As scholars of race and ethnicity in the United States, we were disappointed to learn that the University’s Homecoming Committee had posted a video online that ended up deepening the sense of alienation felt by many students of color on campus instead of contributing to the celebration.
Students have raised their voices about this, and we hear them. Indeed, the incident takes many of us back to our own early experiences in higher education, and our own struggles to find our places in institutions that offered much, but sometimes pushed us away in subtle and unsubtle ways.
This is not the first racially charged incident to attract the campus’s attention in recent years—or even this semester.
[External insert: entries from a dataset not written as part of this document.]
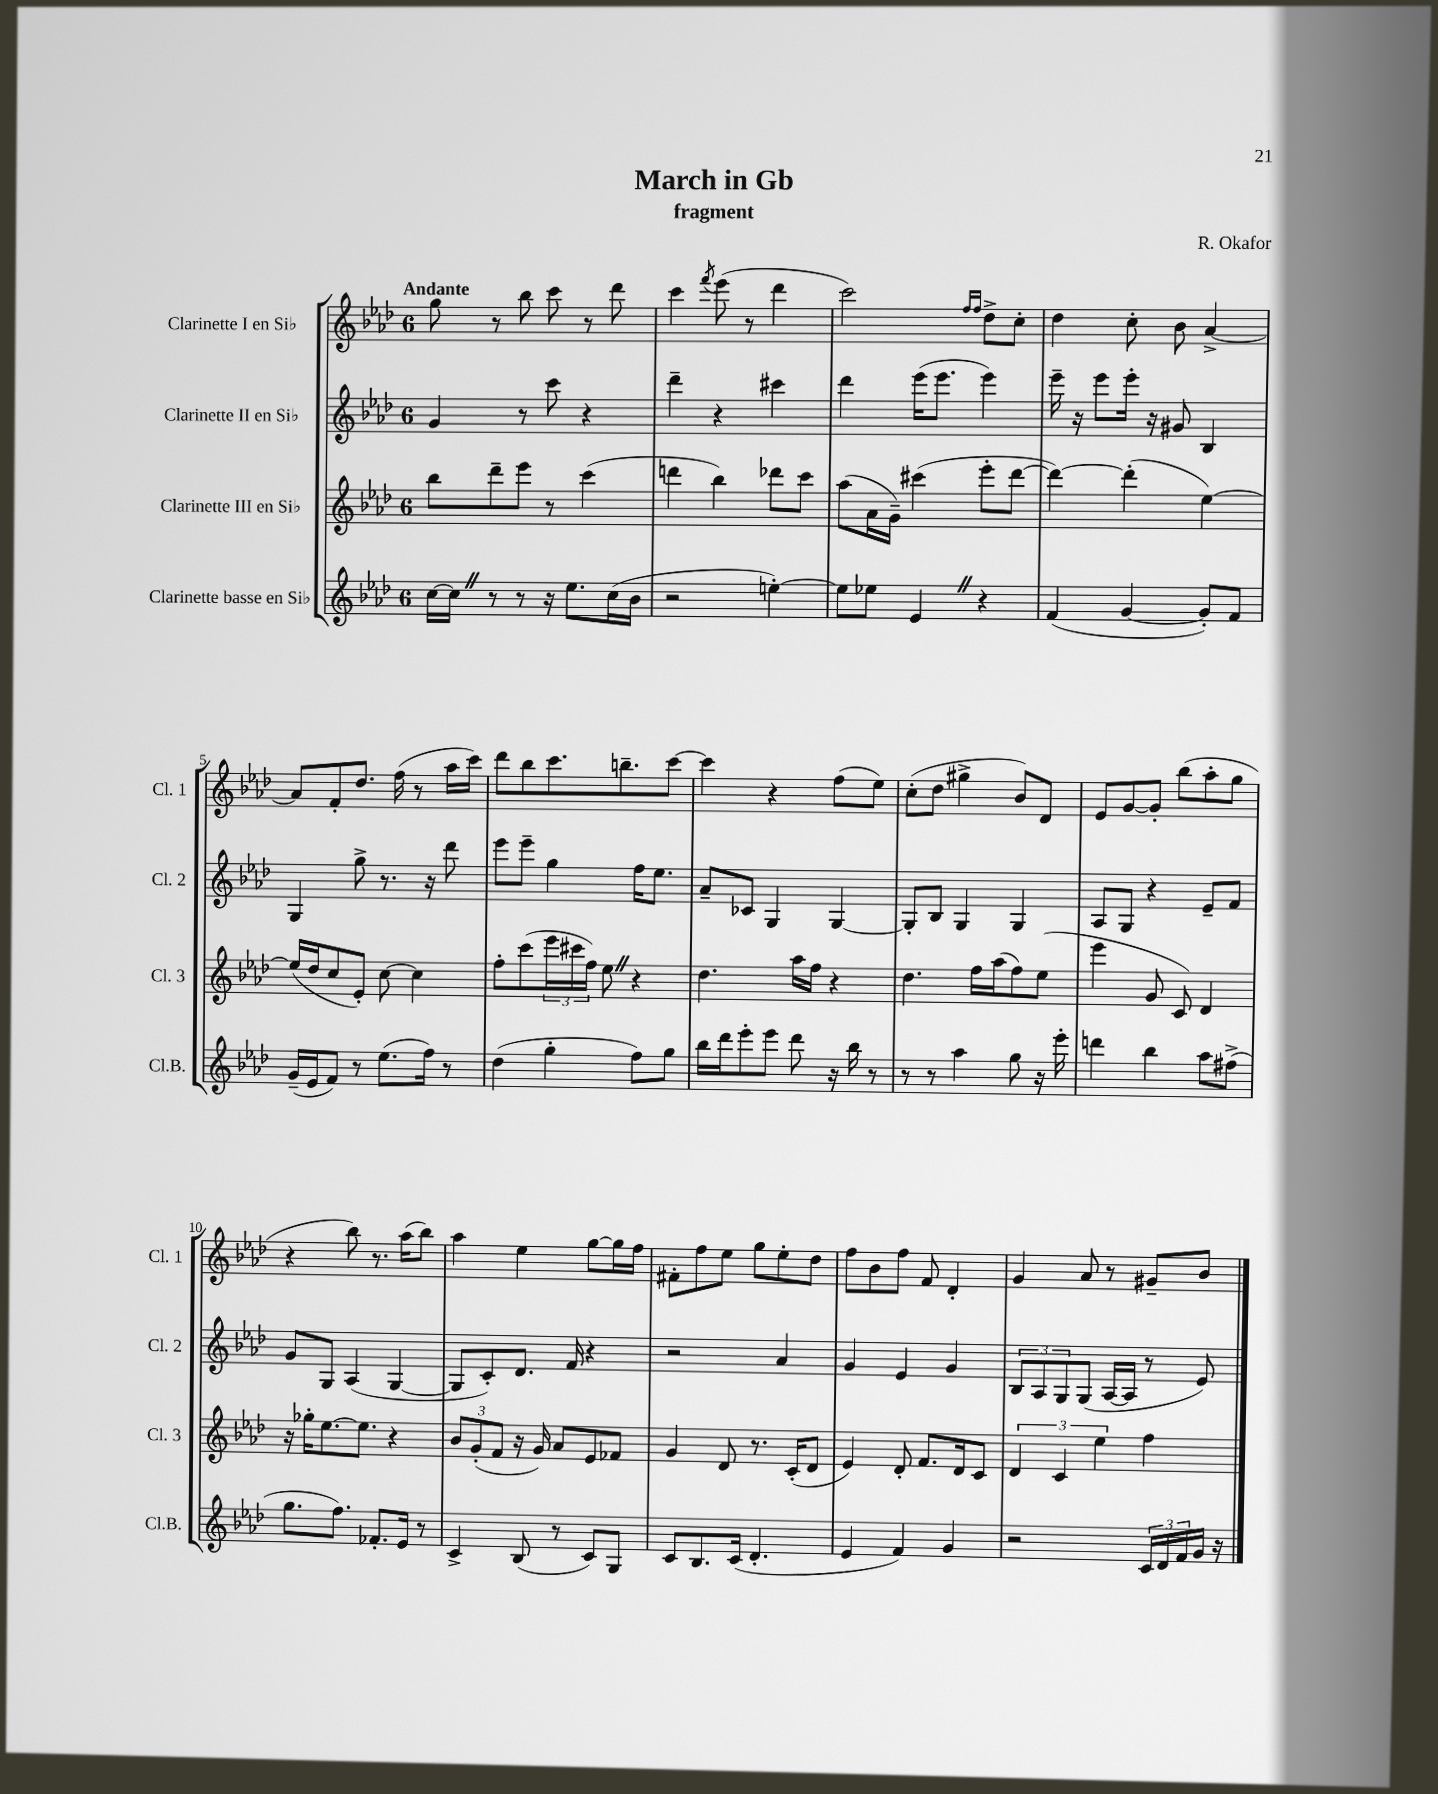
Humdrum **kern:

**kern	**kern	**kern	**kern
*staff4	*staff3	*staff2	*staff1
*clefG2	*clefG2	*clefG2	*clefG2
*k[b-e-a-d-]	*k[b-e-a-d-]	*k[b-e-a-d-]	*k[b-e-a-d-]
*M6/8	*M6/8	*M6/8	*M6/8
[16cc	8bb-	4g	8gg
16cc]	.	.	.
8r	8ddd-~	.	8r
8r	8eee-	8r	8bb-
16r	8r	8ccc	8ccc
8.ee-	.	.	.
.	(4ccc	4r	8r
(16cc	.	.	8ddd-
16b-	.	.	.
=	=	=	=
2r	4ddd	4ddd-~	4ccc
.	.	.	8qfff
.	4bb-)	4r	(8eee-
.	.	.	8r
[4ee')	8ddd-	4ccc#	4ddd-
.	8ccc	.	.
=	=	=	=
8ee]	(8aa-	4ddd-	2ccc)
8ee-	16a-	.	.
.	16g~)	.	.
4e-	(4ccc#	(16eee-	.
.	.	8.eee-	.
.	.	.	16qqff
.	.	.	16qqff
4r	8eee-'	4eee-)	8dd-^
.	[8ddd-	.	8cc'
=	=	=	=
(4f	4ddd-_)	16eee-~	4dd-
.	.	16r	.
.	.	8eee-	.
[4g	(4ddd-']	16eee-'	8cc'
.	.	16r	.
.	.	8g#	8b-
8g'])	[4ee-)	4B-	[4a-^
8f	.	.	.
=	=	=	=
(16g~	(16ee-]	4G	8a-]
16e-	16dd-	.	.
8f)	8cc	.	8f'
8r	8e-')	8gg^	8.dd-
(8.ee-	[8cc	8.r	.
.	.	.	(16ff
.	4cc]	.	8r
16ff)	.	16r	.
8r	.	8ddd-	16aa-
.	.	.	16ccc)
=	=	=	=
(4dd-	8ff'	8eee-	8ddd-
.	(8ccc	8eee-~	8bb-
4gg'	24eee-	4gg	8.ccc
.	24ccc#	.	.
.	24ff)	.	.
.	8ee-	.	.
.	.	.	8.bb~
8ff)	4r	16ff	.
.	.	8.ee-	.
8gg	.	.	[8ccc
=	=	=	=
16bb-	4.dd-	8a-~	4ccc]
16ddd-	.	.	.
8eee-'	.	8c-	.
8eee-	.	4G	4r
8ddd-	16aa-	.	.
.	16ff	.	.
16r	4r	[4G	(8ff
16bb-	.	.	.
8r	.	.	8ee-)
=	=	=	=
8r	4.dd-	8G']	(8cc'
8r	.	8B-	8dd-
4aa-	.	4G	4gg#^
.	16ff	.	.
.	(16aa-	.	.
8gg	8ff)	4G	8b-)
16r	(8ee-	.	8d-
16eee-'	.	.	.
=	=	=	=
4ddd	4eee-	8A-	8e-
.	.	8G	[8g
4bb-	8g	4r	8g']
.	8c)	.	(8bb-
8aa-	4d-	8e-~	8aa-'
(8ff#^	.	8f	8gg
=	=	=	=
8.gg	16r	8g	4r
.	16gg-'	.	.
.	[8.ee-	8G	.
8.ff)	.	.	.
.	.	(4A-	8bb-)
.	8.ee-]	.	.
8.f-'	.	.	8.r
.	4r	[4G	.
16e-	.	.	(16aa-
8r	.	.	8bb-)
=	=	=	=
4c^	12b-	8G]	4aa-
.	(12g'	.	.
.	.	8c')	.
.	12f	.	.
(8B-	16r	8.d-	4ee-
.	16g)	.	.
8r	8a-	.	.
.	.	16f	.
8c)	8e-	4r	[8gg
8G	8f-	.	16gg]
.	.	.	16ff
=	=	=	=
8c	4g	2r	8f#'
8.B-	.	.	8ff
.	8d-	.	8ee-
(16c	.	.	.
4.d-'	8.r	.	8gg
.	.	4a-	8ee-'
.	(16c'	.	.
.	8d-	.	8dd-
=	=	=	=
4e-	4e-)	4g	8ff
.	.	.	8b-
4f)	8d-'	4e-	8ff
.	8.f	.	8f
4g	.	4g	4d-'
.	16d-	.	.
.	8c	.	.
=	=	=	=
2r	6d-	12B-	4g
.	.	12A-	.
.	6c	12G	.
.	.	(8G	8a-
.	6ee-	.	.
.	.	[16A-	8r
.	.	16A-]	.
24c	4ff	8r	8g#~
24d-	.	.	.
24f	.	.	.
16g	.	8e-)	8b-
16r	.	.	.
==	==	==	==
*-	*-	*-	*-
The emerging pattern should make us all sit up and take notice. We urge students, staff, and our fellow faculty to redouble efforts at dialogue, reflection, and self-examination. If you spend enough time in communities of Latin American descent you might just hear somebody say that el respeto es básico–respect is basic. Maybe that’s a place to start.
We were heartened by the University’s thoughtful response from the past week, and by the Chancellor’s words on the subject in her State of the University Address. We also appreciate the concrete steps outlined in a recent email to the campus community from Vice Chancellor Reesor, Deputy Vice Chancellor Sims, and Alumni Association Director Schutt.
Through our academic offerings, the CLS Program will continue to educate the campus community about inequality and injustice. Through our co-curricular programming, we will help students find and create a dignified and informed community on campus. The controversy surrounding the homecoming video is one more sign that what we do is central and critical for OUR university to become more just. In the coming months and years, we will strive to offer and engage with new paradigms that we believe can lead us all toward common ground as community, state, and nation.